One of the reasons Douglas Mesker said he likes doing these kinds of projects, other than his passion for Elsberry, is that it could potentially be a way for the city to use its roots as a method for outside appeal, to bring in new faces that love historical sites and markers.
Although the home will contain items from the early years of Elsberry, which is assumed to be from the late 1800s’ and even though the home itself belonged to Claude Robinson, grandson of Elsberry’s founding father Robert T. Elsberry, it will also hold items from other important locations throughout Elsberry, such as the train station.
“We’re not just preserving the home but the town,” said Harriet Mesker. “It’s important for us that the public knows where they came from, how Elsberry became what it is and what it once was.”
Going forward, Douglas Mesker said EHS might start looking into restoring parts of the main streets throughout the community as to provide a better “Drawing Card” for outsiders.

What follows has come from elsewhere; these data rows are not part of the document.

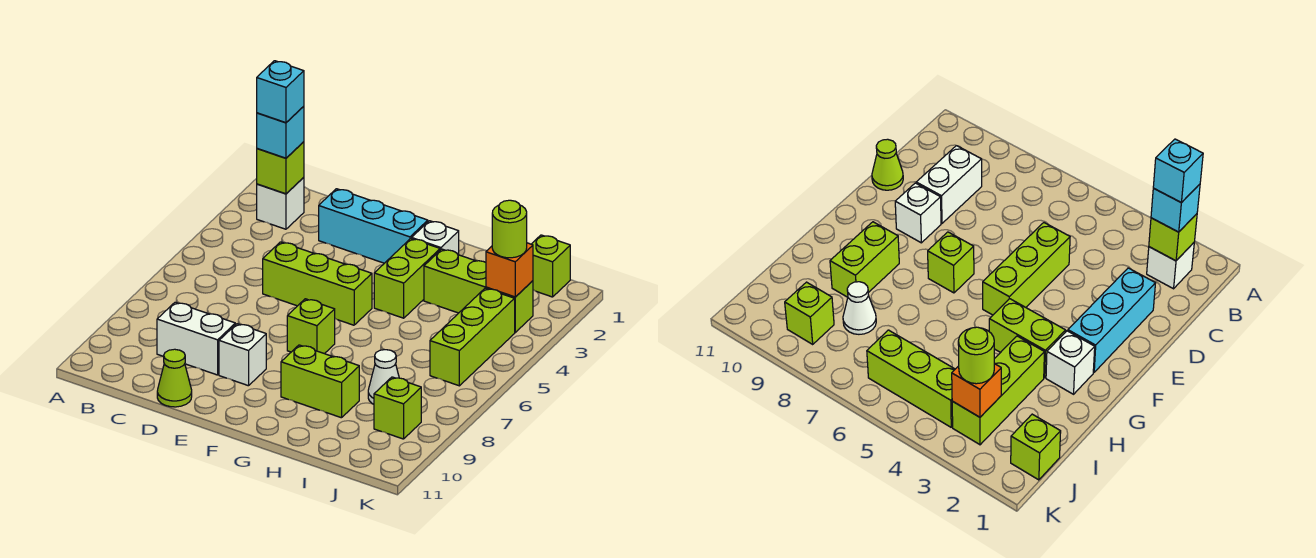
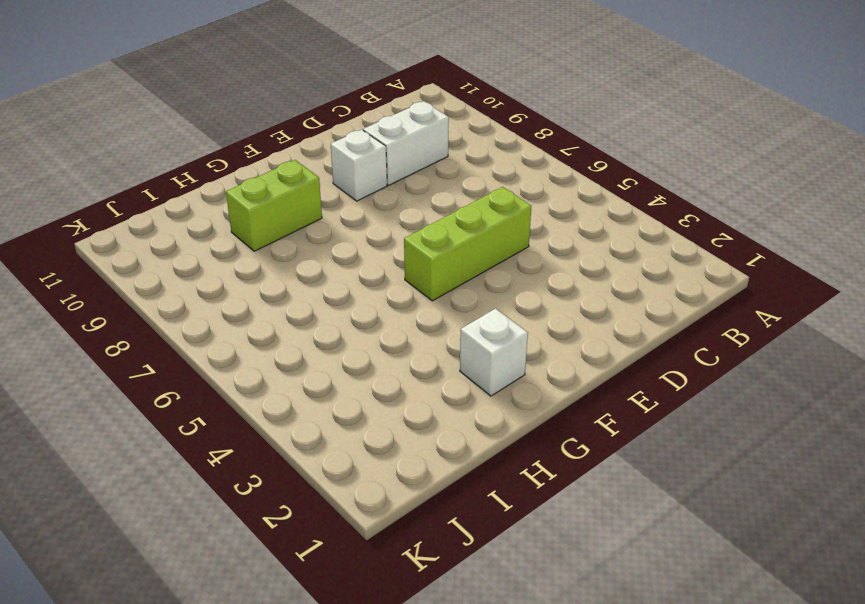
none -> white brick B2 level 1
none -> cyan brick D2:F2 level 1
none -> lime cone D11 level 1

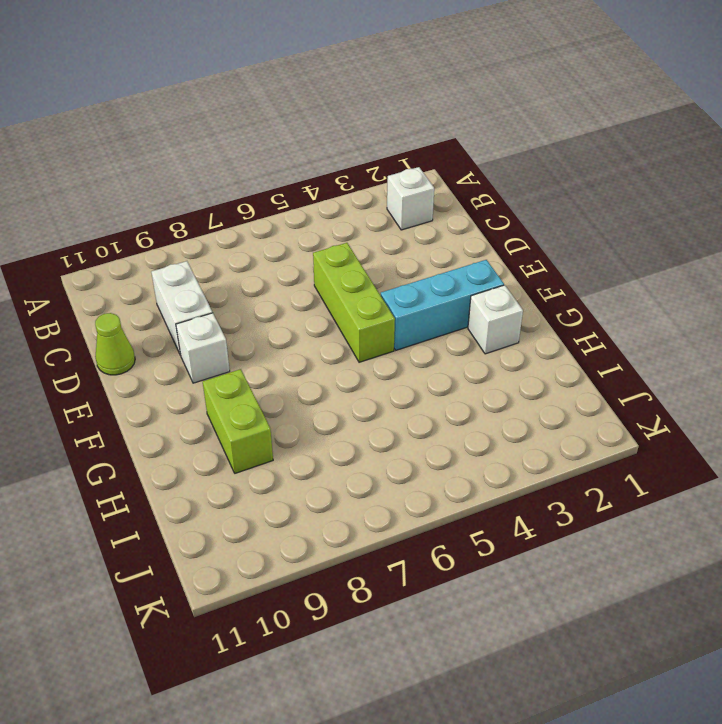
cyan brick F2:F4 level 1 -> cyan brick D2:F2 level 1
none -> lime brick F7 level 1
none -> lime brick G3:G4 level 1
none -> lime brick H3:J3 level 1

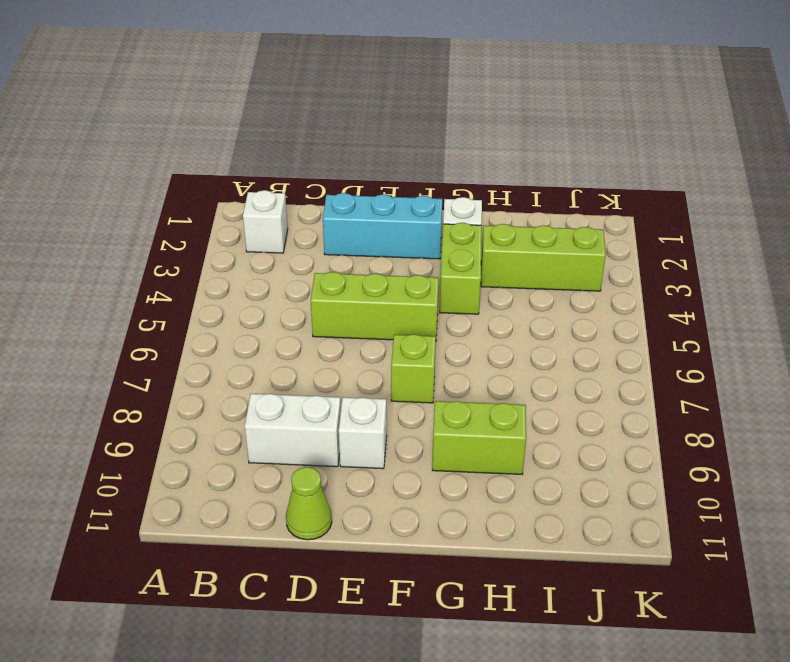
none -> white cone I8 level 1
none -> lime brick J1 level 1
none -> lime brick J4:J6 level 1

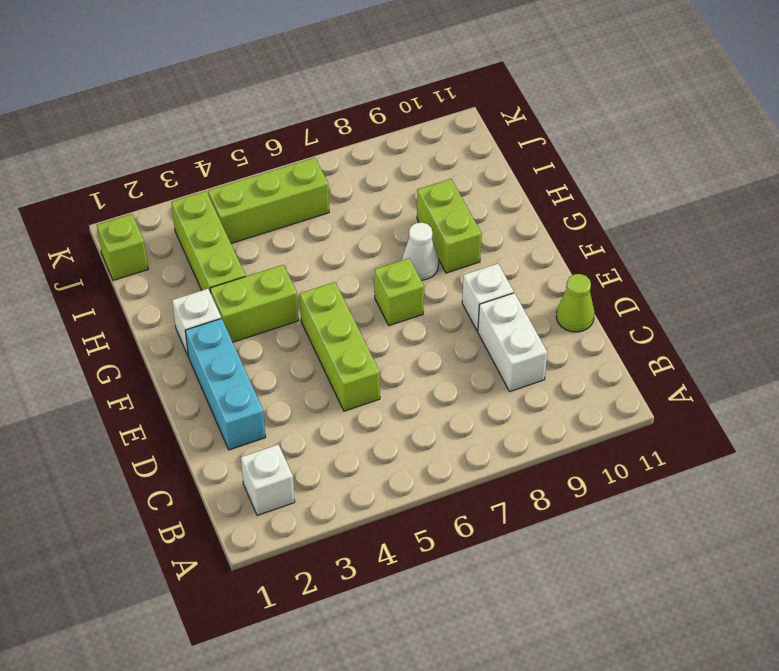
white cone G8 level 1 -> white cone I8 level 1
none -> lime brick J9 level 1
none -> lime brick B2 level 2
none -> orange brick J3 level 2

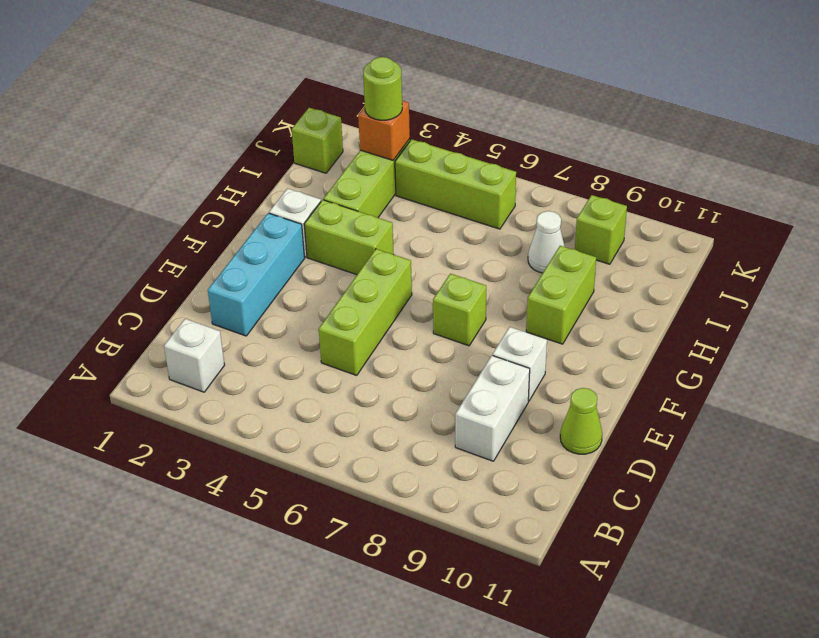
none -> lime brick B2 level 2
none -> cyan brick B2 level 3
none -> cyan brick B2 level 4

“Outside of wanting a larger membership, which we have a large amount of members, just not a large number of participating members, we would like to get the younger generations involved,” said Harriet Mesker. “Us elderly can’t do this forever, we just don’t have the energy and again it’s important for the younger generations of the community to know and learn about their communities history because there is a lot of it.”
So what is the purpose of the Elsberry Historical Society? According to the Meskers it is to provide the community with a central organization through which grants or other gifts can be obtained and used in accomplishing their mission of preserving the towns’ history. It is also to provide development guidance and as required general management of completed projects.
This is done with the objective of collectively working together, collectively to restore and re-establish Elsberry.
“The community is and always has been a wonderful place to conduct business, to enjoy life and to raise families,” said Harriet Mesker. “I know and faithfully believe that the success of this communities future could very well lie in its past. We need to preserve it. We need to understand where we came from and appreciate what it took to get where we are today, good or bad. There is a lot of history in Elsberry, a lot of stories. Unfortunately we are losing the ones old enough to tell it.”
Harriet Mesker said she hopes that with help from the Palmer Library, the school and the opening of the Elsberry Historical Museum younger generations will get involved and keep the history alive.